School: Learning to Play the Game


Steph Peterson, Staff Writer

Every day you wake up for school around 6:00 am, get dressed, maybe eat breakfast, hopefully brush your teeth, then go to school. You spend seven grueling hours at school, get a ton of homework, and get told that you have yet another test coming up. Once you get home and start to work on your homework, you try to get it done as fast as possible instead of actually focusing on learning the actual content. This is because the school system we are a part of is so focused on having students complete assignments and pass tests. We are forced to rush through the piles of homework to get credit rather than actually learning it.

Why did school end up being a place where learning seems to be so low on the lists of tasks given to us on a day to day basis?

Teachers pile on so much homework every night that it is impossible to absorb any of the material that you are given because while you are busy integrating functions, in the back of your mind is the five chapters you have to read for Language Arts, the Pogil you need to fill out for science, or the twenty plus flash cards you need to make for social studies. And this doesn’t even equate to half of the things you have to do each night.

What about extracurriculars like sports or the arts?

What about having a job or helping out around the house?

Each year we get the talk from our counselors about rounding ourselves out to make it easier for us to get into college. They recommend joining clubs and doing community service, but how are we supposed to be doing these things when some nights we only have time to eat dinner and do homework? And those are the good nights, when all you have to do is eat and do homework, because then maybe, one or two nights out of the entire week you actually get an adequate amount of sleep. The bad nights are when you have hours of homework, along with three tests to study for, and you also have a two hour practice of some sort. That’s when the flaws of the education system really show. Because in those cramped nights, instead of trying to learn the content, you blindly fill out each review guide, flip to the back of the book to get the answers to odd numbered problems, or Google the answer to each question. The issue with this, though, is that when you turn in the homework that you finished last night you get 100% for completion. And hey, you might even do really well on the test if you memorized the study guide well enough. You’re getting good grades, but you are never really learning anything.

The only thing school teaches you to do is how to produce good grades in high school, but what about college?

How is knowing that the mitochondria is the powerhouse of the cell going to help me figure out how to pay bills?

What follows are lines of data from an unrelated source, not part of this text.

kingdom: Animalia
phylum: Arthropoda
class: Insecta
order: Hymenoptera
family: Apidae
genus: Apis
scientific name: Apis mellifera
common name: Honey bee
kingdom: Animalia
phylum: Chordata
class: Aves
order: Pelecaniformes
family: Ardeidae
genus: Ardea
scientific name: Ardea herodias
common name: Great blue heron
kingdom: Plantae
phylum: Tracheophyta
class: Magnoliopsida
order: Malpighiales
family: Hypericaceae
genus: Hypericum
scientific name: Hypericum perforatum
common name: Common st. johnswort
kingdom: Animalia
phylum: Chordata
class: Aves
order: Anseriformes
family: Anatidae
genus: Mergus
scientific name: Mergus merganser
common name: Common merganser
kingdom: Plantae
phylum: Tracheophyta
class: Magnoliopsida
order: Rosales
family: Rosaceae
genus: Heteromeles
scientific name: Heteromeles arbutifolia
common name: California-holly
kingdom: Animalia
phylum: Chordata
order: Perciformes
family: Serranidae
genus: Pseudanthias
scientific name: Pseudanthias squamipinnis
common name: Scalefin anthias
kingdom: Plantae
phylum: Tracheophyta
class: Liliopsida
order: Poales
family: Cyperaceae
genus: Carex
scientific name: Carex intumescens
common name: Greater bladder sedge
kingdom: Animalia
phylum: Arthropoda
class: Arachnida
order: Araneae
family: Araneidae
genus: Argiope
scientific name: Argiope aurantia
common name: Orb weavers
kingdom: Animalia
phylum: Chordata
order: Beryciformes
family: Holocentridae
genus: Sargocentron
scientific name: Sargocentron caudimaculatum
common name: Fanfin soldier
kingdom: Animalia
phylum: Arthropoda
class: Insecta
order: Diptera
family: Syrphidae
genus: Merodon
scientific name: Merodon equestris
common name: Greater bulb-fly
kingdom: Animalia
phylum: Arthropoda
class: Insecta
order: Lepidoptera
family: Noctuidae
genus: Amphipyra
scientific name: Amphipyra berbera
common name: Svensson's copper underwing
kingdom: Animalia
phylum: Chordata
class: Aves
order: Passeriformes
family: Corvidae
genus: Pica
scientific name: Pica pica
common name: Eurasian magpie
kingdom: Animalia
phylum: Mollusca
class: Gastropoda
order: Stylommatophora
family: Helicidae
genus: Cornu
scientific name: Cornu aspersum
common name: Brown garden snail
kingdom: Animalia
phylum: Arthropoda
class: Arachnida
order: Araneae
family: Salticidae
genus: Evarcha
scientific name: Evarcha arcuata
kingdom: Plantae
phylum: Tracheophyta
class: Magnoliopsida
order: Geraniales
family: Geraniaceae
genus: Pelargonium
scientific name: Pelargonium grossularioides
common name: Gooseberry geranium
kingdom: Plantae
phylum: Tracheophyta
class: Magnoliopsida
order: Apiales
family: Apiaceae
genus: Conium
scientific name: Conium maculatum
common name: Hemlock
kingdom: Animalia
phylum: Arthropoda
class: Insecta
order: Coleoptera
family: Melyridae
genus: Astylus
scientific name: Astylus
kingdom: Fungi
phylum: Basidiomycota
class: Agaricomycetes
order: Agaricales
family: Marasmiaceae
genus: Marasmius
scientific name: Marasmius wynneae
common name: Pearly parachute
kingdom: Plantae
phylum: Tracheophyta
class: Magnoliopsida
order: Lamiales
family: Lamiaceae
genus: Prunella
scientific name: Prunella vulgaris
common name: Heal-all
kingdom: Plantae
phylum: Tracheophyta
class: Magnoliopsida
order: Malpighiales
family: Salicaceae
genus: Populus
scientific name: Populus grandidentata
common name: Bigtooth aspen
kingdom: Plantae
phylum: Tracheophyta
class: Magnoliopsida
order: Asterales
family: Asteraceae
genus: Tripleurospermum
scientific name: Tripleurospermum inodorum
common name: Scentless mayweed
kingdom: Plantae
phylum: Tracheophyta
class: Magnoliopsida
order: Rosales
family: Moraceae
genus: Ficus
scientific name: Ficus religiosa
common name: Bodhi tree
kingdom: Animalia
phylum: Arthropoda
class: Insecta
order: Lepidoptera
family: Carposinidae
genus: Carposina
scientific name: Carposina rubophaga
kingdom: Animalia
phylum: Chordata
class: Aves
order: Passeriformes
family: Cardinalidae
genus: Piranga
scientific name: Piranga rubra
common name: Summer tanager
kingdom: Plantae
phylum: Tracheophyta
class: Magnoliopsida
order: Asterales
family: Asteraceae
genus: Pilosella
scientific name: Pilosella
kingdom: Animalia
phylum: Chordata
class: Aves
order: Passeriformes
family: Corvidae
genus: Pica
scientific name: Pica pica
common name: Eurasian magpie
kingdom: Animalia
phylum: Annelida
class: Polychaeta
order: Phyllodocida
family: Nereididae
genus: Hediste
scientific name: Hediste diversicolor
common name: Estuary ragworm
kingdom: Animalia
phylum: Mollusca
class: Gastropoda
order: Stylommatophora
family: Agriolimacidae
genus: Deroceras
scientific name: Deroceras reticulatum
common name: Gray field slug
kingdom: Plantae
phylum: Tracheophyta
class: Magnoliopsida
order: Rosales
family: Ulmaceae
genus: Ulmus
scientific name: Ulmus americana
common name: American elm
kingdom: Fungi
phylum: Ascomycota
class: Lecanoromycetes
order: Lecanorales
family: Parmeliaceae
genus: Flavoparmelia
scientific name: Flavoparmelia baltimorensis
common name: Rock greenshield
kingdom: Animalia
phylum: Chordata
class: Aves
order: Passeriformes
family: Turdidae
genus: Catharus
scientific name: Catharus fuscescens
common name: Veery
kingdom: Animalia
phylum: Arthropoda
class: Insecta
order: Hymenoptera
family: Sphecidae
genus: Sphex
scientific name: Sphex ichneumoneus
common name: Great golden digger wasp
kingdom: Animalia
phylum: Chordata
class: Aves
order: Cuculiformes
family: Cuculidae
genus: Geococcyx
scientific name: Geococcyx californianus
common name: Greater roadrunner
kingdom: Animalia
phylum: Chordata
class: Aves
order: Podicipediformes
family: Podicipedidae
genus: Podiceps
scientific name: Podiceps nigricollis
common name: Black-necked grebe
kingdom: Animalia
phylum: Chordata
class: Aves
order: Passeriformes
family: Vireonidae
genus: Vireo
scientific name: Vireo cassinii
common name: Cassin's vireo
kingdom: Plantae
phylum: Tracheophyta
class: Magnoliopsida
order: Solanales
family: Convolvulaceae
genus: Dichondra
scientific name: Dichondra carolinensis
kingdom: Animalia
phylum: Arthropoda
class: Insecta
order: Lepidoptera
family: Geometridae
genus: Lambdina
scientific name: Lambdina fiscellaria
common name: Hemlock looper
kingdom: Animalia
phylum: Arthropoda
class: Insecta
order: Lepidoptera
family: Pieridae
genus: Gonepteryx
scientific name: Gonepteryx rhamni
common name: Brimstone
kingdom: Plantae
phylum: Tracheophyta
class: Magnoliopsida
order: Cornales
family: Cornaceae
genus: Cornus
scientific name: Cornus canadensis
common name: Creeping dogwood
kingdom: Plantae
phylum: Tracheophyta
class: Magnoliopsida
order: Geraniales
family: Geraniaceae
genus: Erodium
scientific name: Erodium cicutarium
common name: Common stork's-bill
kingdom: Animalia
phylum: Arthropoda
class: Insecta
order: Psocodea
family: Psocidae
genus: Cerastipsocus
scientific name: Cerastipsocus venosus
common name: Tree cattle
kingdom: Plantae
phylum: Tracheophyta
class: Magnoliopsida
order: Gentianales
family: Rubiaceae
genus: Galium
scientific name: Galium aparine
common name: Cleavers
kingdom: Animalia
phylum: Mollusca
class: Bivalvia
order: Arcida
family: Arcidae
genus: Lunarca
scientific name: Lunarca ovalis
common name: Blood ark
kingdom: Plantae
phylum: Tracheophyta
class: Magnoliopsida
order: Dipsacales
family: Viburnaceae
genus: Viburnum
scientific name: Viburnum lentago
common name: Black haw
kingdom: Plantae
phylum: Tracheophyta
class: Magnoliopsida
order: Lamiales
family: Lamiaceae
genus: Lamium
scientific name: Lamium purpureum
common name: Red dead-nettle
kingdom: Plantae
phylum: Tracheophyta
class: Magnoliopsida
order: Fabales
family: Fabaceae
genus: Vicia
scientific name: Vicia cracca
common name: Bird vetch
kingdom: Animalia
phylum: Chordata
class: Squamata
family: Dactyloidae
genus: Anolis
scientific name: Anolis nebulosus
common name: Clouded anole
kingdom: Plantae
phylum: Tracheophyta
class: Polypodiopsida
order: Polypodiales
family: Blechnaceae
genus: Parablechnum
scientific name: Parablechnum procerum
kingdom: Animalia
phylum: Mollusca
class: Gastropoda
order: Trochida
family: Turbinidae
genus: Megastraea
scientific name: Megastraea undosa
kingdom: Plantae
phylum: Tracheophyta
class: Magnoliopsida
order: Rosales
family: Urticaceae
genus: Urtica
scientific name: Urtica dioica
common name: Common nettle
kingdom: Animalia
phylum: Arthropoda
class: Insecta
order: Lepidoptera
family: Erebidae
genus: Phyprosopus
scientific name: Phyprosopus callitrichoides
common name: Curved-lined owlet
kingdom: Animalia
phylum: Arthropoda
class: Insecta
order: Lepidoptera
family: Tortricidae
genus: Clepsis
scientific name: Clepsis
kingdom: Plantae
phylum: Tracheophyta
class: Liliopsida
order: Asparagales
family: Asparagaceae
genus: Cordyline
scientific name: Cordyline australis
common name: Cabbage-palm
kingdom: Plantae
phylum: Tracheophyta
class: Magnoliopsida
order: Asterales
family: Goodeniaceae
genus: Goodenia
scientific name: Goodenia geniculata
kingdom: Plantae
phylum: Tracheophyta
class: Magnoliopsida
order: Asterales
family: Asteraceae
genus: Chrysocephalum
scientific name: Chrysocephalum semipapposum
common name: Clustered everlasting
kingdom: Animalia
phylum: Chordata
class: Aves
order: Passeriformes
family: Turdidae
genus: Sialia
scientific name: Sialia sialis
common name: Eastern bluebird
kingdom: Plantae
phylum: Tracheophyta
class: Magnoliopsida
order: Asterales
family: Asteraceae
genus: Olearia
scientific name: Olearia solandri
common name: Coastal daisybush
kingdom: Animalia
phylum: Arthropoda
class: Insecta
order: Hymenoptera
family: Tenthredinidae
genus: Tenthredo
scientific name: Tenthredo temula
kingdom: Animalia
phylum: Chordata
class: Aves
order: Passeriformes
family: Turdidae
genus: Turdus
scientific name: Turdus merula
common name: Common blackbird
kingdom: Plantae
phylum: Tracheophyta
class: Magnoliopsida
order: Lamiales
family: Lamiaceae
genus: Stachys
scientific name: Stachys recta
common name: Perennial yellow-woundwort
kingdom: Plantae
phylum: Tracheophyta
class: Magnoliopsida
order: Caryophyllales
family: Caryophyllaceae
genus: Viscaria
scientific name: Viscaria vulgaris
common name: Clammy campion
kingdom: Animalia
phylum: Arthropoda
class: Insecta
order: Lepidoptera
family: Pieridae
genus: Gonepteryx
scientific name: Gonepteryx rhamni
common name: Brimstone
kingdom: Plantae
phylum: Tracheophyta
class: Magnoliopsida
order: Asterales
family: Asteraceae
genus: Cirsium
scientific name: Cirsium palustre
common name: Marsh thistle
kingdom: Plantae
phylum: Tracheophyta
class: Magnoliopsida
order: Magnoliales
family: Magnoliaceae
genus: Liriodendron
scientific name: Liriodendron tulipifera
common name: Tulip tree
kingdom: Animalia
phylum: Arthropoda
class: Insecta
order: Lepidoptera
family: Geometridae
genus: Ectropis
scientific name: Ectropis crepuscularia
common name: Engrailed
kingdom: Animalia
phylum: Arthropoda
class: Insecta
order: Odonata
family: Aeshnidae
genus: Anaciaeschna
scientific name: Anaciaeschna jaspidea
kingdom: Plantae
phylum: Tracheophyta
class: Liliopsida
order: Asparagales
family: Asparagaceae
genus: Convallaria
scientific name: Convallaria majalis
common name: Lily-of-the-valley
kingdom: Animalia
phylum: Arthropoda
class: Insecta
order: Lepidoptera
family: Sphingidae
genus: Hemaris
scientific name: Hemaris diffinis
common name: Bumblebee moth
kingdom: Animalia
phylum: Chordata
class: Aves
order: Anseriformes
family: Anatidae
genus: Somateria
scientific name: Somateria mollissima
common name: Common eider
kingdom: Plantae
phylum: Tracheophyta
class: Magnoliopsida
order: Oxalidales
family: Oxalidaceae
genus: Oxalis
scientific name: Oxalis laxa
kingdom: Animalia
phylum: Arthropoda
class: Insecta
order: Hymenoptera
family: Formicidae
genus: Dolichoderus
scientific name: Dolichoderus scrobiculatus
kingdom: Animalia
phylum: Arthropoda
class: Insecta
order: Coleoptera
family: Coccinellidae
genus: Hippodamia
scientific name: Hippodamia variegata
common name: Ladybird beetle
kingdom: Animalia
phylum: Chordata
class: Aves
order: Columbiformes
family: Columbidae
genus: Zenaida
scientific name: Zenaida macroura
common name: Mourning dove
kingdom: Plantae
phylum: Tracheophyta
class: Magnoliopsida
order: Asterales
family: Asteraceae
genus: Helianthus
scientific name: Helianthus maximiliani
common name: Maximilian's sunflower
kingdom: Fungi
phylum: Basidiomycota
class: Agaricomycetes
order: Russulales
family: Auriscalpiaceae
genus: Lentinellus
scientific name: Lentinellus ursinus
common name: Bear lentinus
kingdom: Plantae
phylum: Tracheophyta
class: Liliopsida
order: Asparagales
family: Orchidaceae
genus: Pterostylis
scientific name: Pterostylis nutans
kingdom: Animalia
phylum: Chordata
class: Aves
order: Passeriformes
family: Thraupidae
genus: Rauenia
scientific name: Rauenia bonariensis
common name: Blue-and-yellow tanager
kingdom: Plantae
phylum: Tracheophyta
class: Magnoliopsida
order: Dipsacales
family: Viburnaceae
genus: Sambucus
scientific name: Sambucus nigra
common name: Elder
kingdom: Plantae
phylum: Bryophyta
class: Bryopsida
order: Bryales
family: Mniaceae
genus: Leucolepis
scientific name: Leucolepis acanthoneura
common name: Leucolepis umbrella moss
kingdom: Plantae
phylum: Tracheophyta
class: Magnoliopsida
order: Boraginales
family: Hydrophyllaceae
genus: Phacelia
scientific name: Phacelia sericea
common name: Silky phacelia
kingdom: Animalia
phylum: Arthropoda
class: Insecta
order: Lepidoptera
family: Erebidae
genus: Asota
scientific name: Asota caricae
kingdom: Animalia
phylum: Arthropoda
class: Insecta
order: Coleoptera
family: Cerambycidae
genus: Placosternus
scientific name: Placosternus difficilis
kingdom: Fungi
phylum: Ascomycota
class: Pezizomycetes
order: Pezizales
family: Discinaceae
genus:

We all get that the mitochondria is the powerhouse of the cell, we have all easily heard that once a year in science since the seventh grade. How about actually teaching us something that will have at least some form of impact on our lives, because odds are cell organelles are not going to help you pay off your student loans. Or here’s an idea: teach us how to study for tests in a way that is not just memorizing. High school is supposed to be preparation for college, yet why do thirty percent of college students drop out after their first year of college, while fifty percent never end up graduating? (Read more)

Maybe it’s the fact that school says that many things are imperative to your education, but that are actually virtually useless to most of the students.

Ever notice how our parents are never talking about the War of 1812, but we constantly hear them talking about taxes and bills?

It might be an irrational thought but maybe school should teach us things that will be helpful in life. But it’s fine, I will gladly make another cell analogy project. After all there are already hundreds online.